A different result would be warranted if defendant resembled Mr. Brown.   In such case, the officer would have had the right to approach defendant and request information (see People v. Bethea, 239 A.D.2d 510, 658 N.Y.S.2d 361).  Based upon the location of the encounter (near the parole absconder's last known address) and the evasive responses provided by the defendant, coupled with his nervous behavior and furtive hand movement to his waist, the officer would have a reasonable suspicion that defendant was engaged in criminal conduct, thus supporting a level three stop (see e.g. People v. Smith, 292 A.D.2d 280, 739 N.Y.S.2d 697, lv. denied 98 N.Y.2d 681, 746 N.Y.S.2d 471, 774 N.E.2d 236;  People v. Schollin, 255 A.D.2d 465, 682 N.Y.S.2d 48, lv. denied 93 N.Y.2d 878, 689 N.Y.S.2d 440, 711 N.E.2d 654;  People v. Cordero, 140 A.D.2d 367, 527 N.Y.S.2d 853, appeal denied 72 N.Y.2d 857, 532 N.Y.S.2d 507, 528 N.E.2d 897).  The circumstances would have ripened into probable cause to arrest once the officer felt the butt of a gun (see People v. Smith, 182 A.D.2d 786, 582 N.Y.S.2d 781, appeal denied 80 N.Y.2d 910, 588 N.Y.S.2d 835, 602 N.E.2d 243).

 In reaching the conclusion, however, that the police were without authority to stop and question defendant in the accusatory manner described above, the Court is guided by the settled law that a police officer may effectuate a valid level three stop of an individual who bears a strong resemblance to a known suspect being sought in connection with a crime (see People v. Reid, 173 A.D.2d 870, 571 N.Y.S.2d 75, appeal denied 78 N.Y.2d 972, 574 N.Y.S.2d 952, 580 N.E.2d 424;  see also People v. Simpson, 2002 WL 523089, 2002 N.Y. Slip Op 50112 [Sup. Ct., Queens County, Feb. 8, 2002] ).  Similarly, the Court notes that the police may stop and detain a person who resembles a photograph of a suspect or a wanted poster (see People v. Bethea, 239 A.D.2d 510, 658 N.Y.S.2d 361, appeal denied 90 N.Y.2d 902, 663 N.Y.S.2d 514, 686 N.E.2d 226;  People v. Jacob, 202 A.D.2d 444, 608 N.Y.S.2d 508, appeal denied 83 N.Y.2d 873, 613 N.Y.S.2d 133, 635 N.E.2d 302;   People v. Wright, 100 A.D.2d 523, 472 N.Y.S.2d 733).  In these level three encounters, however, the physical resemblance is present with other indicia of criminality such as flight, furtive behavior and/ or being in the proximity of a recently committed crime (see e.g. People v. Smith, 220 A.D.2d 219, 631 N.Y.S.2d 695, appeal denied 87 N.Y.2d 1025, 644 N.Y.S.2d 159, 666 N.E.2d 1073 [police had common-law right to inquire based on defendant's close resemblance to suspect in the lobby building where a drug sale had reportedly occurred two or three minutes earlier which escalated to reasonable suspicion based upon defendant's flight] ).   At bar, there is absolutely no resemblance between defendant and a known parole absconder other than race and sex, and there is no indicia of any criminal conduct.

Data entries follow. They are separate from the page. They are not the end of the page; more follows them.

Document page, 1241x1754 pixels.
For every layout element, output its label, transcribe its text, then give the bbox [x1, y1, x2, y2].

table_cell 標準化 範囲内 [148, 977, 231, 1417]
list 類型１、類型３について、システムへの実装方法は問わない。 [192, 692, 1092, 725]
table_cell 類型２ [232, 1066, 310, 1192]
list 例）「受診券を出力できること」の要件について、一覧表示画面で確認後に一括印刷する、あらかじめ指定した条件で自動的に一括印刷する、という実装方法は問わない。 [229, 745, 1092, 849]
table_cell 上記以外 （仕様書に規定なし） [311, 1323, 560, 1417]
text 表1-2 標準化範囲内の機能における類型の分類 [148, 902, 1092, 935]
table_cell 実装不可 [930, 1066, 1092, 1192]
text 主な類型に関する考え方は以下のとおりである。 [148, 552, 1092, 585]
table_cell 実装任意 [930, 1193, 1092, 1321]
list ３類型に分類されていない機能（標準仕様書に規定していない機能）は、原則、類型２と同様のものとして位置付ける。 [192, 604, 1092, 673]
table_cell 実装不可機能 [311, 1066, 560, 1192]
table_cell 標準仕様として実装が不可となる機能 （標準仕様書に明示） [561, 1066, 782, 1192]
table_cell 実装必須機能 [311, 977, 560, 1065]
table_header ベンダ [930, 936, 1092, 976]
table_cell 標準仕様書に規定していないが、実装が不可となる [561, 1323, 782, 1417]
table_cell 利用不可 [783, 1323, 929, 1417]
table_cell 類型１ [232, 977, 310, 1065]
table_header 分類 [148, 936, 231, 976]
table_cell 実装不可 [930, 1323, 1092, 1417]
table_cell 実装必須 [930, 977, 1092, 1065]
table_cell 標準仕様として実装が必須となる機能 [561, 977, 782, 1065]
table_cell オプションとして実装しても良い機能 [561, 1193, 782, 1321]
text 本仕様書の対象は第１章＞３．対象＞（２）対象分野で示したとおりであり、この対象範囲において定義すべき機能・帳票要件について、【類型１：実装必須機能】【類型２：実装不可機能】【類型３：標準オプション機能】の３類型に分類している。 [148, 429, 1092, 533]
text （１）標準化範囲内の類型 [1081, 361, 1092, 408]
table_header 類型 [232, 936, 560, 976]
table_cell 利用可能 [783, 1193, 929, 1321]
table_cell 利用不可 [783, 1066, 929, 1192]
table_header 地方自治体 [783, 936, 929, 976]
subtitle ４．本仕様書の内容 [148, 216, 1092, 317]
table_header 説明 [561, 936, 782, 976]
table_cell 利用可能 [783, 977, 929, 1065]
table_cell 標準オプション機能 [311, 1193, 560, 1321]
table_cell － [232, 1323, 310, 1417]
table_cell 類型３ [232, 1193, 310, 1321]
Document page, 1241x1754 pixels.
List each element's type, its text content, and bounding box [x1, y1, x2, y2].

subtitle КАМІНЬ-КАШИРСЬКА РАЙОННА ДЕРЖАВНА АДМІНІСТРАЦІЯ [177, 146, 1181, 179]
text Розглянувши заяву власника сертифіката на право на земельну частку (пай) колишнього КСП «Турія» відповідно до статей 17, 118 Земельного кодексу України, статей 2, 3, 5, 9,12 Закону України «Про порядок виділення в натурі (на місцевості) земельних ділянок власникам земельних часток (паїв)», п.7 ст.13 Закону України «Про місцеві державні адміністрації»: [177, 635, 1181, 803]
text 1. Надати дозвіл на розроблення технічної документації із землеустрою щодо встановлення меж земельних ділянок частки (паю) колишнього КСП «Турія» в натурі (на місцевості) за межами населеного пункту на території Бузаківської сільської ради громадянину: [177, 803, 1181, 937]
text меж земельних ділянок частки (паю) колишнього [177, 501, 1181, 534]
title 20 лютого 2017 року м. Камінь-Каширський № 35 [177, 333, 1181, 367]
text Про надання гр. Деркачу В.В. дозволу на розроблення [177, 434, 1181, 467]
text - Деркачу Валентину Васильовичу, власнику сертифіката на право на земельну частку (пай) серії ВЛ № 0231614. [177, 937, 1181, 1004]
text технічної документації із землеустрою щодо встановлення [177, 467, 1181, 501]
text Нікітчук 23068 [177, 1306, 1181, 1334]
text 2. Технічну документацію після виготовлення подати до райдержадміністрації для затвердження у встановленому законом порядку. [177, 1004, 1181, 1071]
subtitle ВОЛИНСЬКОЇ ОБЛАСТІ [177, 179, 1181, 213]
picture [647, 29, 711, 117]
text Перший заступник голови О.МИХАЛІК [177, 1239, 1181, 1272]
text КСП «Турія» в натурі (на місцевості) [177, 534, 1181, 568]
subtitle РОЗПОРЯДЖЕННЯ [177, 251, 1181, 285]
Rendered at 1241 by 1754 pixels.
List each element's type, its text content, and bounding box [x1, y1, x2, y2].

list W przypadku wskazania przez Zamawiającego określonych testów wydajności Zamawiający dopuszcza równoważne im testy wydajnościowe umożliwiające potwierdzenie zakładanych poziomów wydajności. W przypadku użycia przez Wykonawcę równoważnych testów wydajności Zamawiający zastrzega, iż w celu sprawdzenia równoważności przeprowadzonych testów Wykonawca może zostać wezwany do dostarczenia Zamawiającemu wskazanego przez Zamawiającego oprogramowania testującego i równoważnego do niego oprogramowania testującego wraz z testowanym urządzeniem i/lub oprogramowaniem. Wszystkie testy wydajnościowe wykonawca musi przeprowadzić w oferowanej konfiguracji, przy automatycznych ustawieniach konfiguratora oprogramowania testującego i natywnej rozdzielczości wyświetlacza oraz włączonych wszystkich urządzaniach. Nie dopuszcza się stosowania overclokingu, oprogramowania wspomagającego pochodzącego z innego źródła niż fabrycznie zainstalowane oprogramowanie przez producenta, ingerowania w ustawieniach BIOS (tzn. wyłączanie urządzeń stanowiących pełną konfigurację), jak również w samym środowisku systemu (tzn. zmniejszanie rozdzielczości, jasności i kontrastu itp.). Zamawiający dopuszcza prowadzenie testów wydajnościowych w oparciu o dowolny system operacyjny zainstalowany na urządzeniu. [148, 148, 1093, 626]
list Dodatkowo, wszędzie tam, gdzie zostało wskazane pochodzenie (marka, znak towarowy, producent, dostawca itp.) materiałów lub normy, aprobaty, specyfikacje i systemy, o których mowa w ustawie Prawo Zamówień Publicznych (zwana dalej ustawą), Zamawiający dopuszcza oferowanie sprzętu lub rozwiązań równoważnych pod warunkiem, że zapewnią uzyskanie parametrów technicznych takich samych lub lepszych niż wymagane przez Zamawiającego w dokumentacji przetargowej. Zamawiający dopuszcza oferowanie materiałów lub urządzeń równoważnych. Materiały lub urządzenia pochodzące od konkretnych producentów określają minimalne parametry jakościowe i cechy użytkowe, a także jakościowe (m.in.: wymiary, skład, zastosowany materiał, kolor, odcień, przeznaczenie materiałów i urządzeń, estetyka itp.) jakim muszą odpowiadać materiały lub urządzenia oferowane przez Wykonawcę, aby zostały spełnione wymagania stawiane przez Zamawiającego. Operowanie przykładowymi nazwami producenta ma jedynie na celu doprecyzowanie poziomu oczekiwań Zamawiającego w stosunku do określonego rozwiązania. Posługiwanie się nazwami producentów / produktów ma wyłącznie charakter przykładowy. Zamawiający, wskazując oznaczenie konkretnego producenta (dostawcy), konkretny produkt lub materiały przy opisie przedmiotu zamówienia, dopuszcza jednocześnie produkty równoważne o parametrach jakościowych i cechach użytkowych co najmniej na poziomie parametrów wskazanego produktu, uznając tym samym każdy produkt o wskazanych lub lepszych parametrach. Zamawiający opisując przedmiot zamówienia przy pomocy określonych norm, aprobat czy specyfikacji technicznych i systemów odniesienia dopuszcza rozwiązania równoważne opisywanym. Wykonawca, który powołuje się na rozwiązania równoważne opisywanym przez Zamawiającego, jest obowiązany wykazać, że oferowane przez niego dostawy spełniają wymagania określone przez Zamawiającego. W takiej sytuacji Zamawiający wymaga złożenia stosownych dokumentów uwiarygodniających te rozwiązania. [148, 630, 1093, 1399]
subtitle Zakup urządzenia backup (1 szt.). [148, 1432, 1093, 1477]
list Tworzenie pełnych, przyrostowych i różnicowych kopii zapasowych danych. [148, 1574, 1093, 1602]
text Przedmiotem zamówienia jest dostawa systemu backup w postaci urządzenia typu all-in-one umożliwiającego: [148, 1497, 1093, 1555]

In view of the foregoing, the physical evidence is suppressed.


Because the statement defendant allegedly made after his arrest was premised on an illegal stop, it must also be suppressed (see Dunaway v. New York, 442 U.S. 200, 99 S.Ct. 2248, 60 L.Ed.2d 824).


1.   According to Officer Galan, the Brooklyn North Target Offender Program is a joint task force with the New York State Division of Parole.

2.   The apartment building along Monument Walk is a New York City Housing Development and it was the officer's testimony that 78 Monument Walk is “within walking distance” to 24 Monument Walk.   However, there was no testimony that Officer Galan went to Jynarry Brown's address or waited outside the building for Mr. Brown to return home.

3.   The mugshot pedigree information for defendant indicates that he is 5′ 10″ tall, 180 pounds and was born on August 31, 1969, making him almost 33 years old on the date of his arrest.

4.   According to Officer Galan, defendant's companion was not stopped or questioned.

5.   At the hearing, Officer Galan testified that he was 5′ 8″ tall and weighed approximately 180 pounds.